A total of 76 patients at the University of Maryland Medical Center who said that they had a penicillin allergy were tested. According to the study, 96% of these patients were not actually allergic.
This year, the Centers for Disease Control and Prevention (CDC) has addressed the need to implement interventions in healthcare settings due to the fact that several national studies have shown similar results. In “The National Quality Partners Playbook
: Antibiotic Stewardship in Acute Care,” they specifically mention the need to “establish guidance for antibiotic allergy assessment,” listing penicillin allergy assessment protocol under system-wide interventions with the aim to improve treatment when it comes to antibiotics.
Additionally, researchers found that the ID fellow-managed PST program was not only effective, but it also proved that allergists, who typically work in outpatient settings, are not the only ones who can find out if patients are allergic to penicillin; ID fellows can be trained. Dr. Heil said, “These outcomes can be attributed to infectious disease fellows performing the testing as we have no allergists consulting on adult cases in our inpatient facility. The ID fellows allowed our patients to have access to this important testing.”
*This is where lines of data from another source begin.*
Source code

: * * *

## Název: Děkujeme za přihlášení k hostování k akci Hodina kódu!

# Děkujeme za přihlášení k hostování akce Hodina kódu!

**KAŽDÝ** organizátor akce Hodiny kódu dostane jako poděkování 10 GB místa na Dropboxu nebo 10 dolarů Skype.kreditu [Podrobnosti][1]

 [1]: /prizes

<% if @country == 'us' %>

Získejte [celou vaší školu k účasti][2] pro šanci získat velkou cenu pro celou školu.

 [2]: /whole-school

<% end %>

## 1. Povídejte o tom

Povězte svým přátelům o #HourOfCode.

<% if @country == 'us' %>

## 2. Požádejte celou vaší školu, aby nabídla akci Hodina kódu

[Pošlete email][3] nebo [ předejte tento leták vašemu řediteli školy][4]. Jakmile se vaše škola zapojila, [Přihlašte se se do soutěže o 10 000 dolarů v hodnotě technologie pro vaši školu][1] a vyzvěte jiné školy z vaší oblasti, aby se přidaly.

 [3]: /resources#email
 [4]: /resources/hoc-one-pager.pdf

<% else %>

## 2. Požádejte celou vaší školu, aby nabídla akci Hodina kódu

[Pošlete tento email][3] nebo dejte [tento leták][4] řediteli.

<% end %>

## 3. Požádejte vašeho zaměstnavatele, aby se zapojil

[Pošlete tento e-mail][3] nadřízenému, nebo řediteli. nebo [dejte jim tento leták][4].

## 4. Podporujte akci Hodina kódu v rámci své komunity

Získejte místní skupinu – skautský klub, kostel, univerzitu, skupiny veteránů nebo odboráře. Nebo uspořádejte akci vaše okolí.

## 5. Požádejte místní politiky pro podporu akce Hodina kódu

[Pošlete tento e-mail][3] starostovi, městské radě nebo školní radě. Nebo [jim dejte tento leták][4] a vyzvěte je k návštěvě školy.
The University of Maryland led a national survey of ID specialists that showed that the main barriers when it comes to testing for penicillin allergy are: not enough personnel available to administer the tests and a lack to time to perform them, according to the press release. The survey also made note of the fact that since most people who think they are allergic to penicillin do not actually have the allergy, choice of antibiotics is impacted. Dr. Heil stated that teaching the ID fellows to perform these tests can reduce cost as well as improve the patient’s quality of care that they receive in the hospital.